▶ **Task to complete**
Scan the records below. Report the number of lines containing the word "shiftin", and nothing more.

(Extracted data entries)
——————————

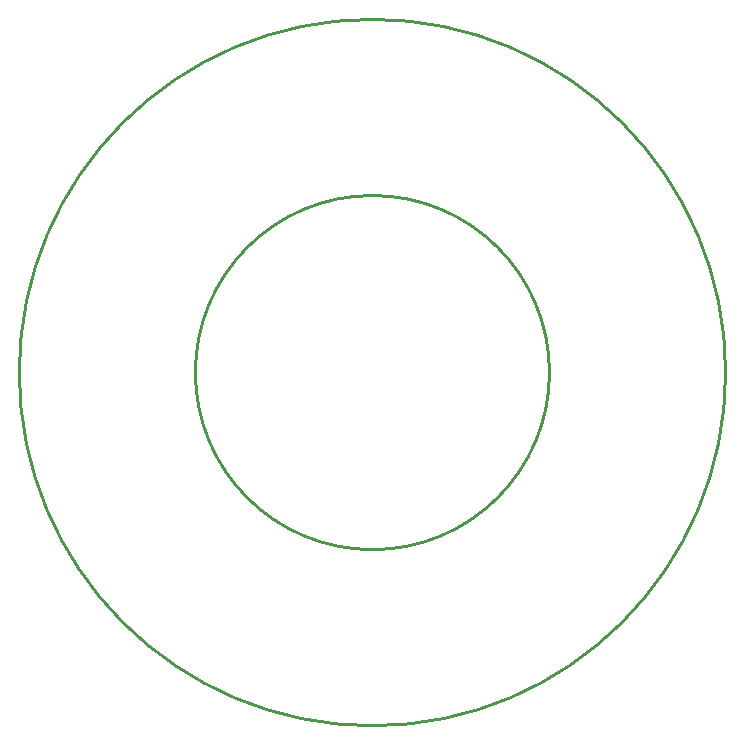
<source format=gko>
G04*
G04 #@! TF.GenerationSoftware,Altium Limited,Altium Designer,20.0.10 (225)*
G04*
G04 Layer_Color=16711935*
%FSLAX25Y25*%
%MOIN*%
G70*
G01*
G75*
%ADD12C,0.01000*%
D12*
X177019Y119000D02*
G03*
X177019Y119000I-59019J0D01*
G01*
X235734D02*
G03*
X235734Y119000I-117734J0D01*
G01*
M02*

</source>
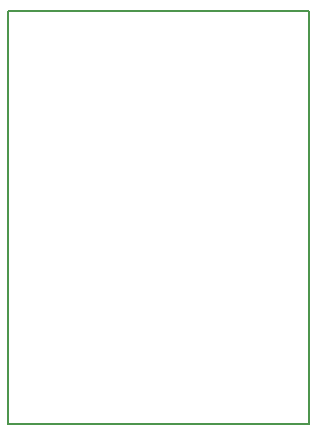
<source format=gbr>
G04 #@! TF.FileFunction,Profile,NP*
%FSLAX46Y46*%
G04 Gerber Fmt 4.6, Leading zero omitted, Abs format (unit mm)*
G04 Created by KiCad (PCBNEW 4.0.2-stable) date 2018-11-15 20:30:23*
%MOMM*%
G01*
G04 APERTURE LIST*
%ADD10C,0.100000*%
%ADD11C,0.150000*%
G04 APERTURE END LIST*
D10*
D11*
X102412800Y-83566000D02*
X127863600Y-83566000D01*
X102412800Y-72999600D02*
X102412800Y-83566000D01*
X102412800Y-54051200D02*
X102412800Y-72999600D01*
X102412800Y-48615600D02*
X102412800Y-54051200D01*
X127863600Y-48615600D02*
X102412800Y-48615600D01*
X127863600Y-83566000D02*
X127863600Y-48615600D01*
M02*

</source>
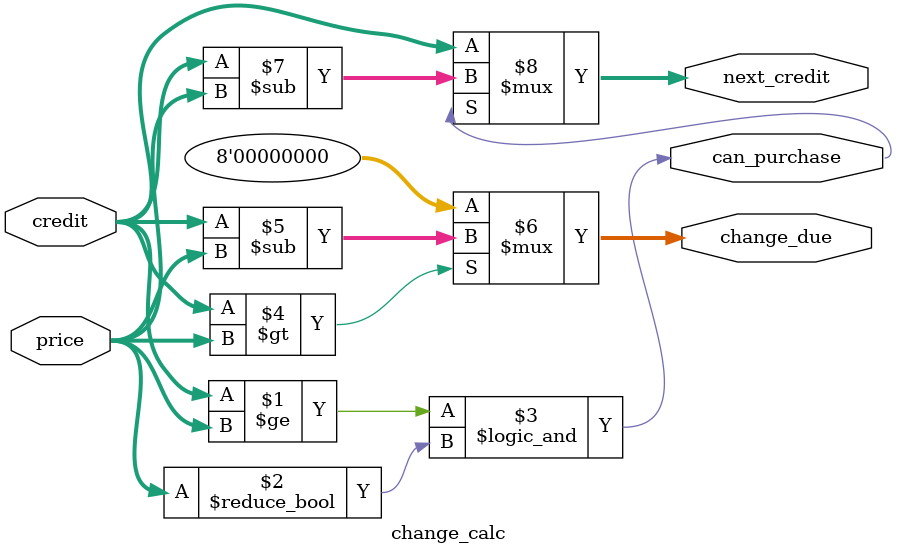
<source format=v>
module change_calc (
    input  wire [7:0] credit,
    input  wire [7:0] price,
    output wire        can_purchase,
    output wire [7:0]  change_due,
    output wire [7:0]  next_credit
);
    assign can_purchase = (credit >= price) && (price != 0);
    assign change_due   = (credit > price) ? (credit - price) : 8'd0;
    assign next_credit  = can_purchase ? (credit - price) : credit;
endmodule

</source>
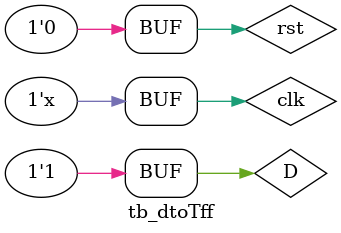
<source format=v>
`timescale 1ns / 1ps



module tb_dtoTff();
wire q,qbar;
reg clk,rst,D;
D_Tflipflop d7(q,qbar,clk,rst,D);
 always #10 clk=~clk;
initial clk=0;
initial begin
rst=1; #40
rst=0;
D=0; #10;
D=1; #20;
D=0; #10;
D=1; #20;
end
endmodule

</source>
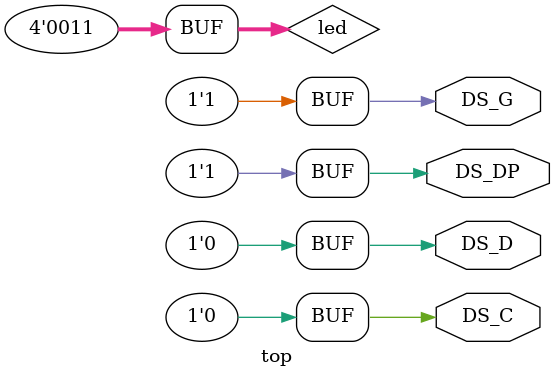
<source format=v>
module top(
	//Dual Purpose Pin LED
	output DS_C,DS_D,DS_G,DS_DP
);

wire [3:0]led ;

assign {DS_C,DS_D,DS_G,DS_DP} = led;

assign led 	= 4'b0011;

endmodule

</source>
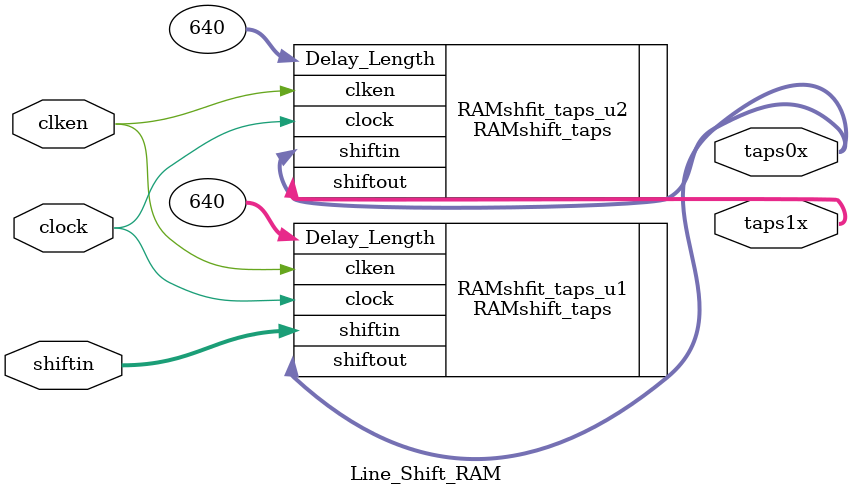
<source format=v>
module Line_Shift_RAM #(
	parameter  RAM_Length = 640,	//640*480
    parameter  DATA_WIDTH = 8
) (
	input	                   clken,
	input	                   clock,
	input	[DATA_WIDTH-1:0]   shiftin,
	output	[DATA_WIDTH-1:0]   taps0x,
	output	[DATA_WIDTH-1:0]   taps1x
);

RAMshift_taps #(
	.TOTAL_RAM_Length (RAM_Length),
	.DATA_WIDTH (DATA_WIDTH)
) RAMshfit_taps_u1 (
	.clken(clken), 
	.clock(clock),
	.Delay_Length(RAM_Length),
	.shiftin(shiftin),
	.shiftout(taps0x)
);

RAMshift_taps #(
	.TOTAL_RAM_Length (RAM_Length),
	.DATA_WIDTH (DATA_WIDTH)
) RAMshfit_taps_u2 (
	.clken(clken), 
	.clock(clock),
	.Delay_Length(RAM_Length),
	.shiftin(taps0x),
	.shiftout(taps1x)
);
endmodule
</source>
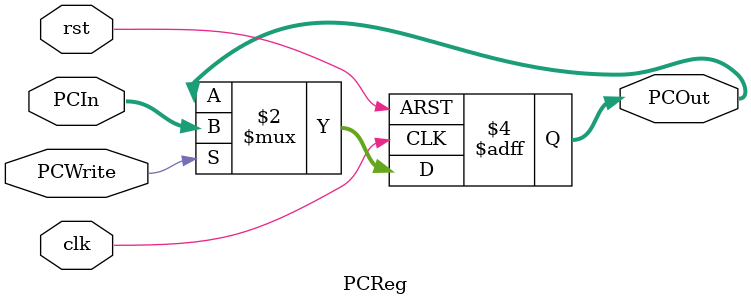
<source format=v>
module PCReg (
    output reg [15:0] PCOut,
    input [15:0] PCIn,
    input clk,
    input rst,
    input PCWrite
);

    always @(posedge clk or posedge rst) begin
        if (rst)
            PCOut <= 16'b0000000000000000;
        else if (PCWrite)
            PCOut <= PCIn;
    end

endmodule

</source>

——————————

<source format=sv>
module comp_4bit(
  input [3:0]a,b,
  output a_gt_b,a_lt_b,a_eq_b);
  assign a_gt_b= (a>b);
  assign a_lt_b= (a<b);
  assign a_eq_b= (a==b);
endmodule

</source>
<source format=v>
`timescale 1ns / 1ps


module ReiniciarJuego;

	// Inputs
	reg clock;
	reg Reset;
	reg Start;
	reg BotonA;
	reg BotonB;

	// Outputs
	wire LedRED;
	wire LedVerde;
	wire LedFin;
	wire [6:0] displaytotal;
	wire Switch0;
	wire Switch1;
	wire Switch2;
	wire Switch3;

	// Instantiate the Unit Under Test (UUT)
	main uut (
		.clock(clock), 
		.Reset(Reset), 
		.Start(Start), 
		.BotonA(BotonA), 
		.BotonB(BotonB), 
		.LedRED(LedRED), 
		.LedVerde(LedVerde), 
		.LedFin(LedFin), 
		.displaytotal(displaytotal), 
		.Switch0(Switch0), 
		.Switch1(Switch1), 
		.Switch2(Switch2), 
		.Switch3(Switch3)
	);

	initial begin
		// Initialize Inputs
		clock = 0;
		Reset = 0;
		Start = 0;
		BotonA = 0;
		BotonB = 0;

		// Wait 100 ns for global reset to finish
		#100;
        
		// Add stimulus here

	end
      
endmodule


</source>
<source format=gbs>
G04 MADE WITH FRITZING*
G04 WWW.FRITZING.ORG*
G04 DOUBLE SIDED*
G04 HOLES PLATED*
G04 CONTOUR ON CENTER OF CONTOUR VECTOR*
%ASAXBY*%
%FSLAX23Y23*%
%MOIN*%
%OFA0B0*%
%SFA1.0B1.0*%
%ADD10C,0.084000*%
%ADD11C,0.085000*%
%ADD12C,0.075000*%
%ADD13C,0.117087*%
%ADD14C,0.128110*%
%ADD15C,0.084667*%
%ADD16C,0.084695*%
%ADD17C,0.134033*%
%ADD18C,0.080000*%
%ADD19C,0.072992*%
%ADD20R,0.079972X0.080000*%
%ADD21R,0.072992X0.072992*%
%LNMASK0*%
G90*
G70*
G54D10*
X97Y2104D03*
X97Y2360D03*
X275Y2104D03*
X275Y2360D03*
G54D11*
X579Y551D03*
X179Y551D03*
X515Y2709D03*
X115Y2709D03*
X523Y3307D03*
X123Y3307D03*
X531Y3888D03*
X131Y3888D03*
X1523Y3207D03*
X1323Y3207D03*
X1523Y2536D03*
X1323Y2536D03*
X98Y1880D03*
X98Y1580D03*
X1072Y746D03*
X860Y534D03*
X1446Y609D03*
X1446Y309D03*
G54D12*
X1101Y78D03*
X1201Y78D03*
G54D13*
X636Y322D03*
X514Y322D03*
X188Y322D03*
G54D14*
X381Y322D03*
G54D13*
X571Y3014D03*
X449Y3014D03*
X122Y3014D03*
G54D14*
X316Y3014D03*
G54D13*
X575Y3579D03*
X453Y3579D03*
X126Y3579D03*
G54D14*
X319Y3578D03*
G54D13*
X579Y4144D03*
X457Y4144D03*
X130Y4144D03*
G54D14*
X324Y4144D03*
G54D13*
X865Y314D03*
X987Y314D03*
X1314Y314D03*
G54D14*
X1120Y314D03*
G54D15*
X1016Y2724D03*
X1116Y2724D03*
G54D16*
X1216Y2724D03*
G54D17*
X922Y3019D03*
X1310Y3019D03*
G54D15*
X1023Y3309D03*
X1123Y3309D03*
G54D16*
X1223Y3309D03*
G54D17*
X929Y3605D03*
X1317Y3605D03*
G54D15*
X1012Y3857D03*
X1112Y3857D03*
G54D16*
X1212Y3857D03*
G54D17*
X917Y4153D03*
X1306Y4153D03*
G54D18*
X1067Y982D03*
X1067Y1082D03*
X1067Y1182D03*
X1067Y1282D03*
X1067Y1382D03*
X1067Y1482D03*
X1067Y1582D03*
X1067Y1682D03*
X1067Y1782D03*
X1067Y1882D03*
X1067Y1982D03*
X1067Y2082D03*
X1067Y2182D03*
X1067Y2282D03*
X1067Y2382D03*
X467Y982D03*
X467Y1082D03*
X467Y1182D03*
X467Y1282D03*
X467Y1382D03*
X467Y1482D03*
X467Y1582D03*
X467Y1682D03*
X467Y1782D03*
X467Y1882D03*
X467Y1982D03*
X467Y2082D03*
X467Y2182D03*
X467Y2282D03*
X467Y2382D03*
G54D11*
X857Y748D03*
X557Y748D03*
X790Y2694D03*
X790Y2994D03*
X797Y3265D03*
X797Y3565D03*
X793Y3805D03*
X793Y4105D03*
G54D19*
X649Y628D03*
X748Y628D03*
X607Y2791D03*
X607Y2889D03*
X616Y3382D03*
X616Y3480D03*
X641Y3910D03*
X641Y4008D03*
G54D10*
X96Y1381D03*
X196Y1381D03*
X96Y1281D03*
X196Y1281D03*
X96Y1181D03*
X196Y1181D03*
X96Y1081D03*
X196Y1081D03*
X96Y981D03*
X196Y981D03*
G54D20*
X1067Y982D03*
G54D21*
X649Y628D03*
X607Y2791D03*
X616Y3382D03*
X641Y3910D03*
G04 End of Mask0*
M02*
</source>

——————————

▶ **Task answer**
3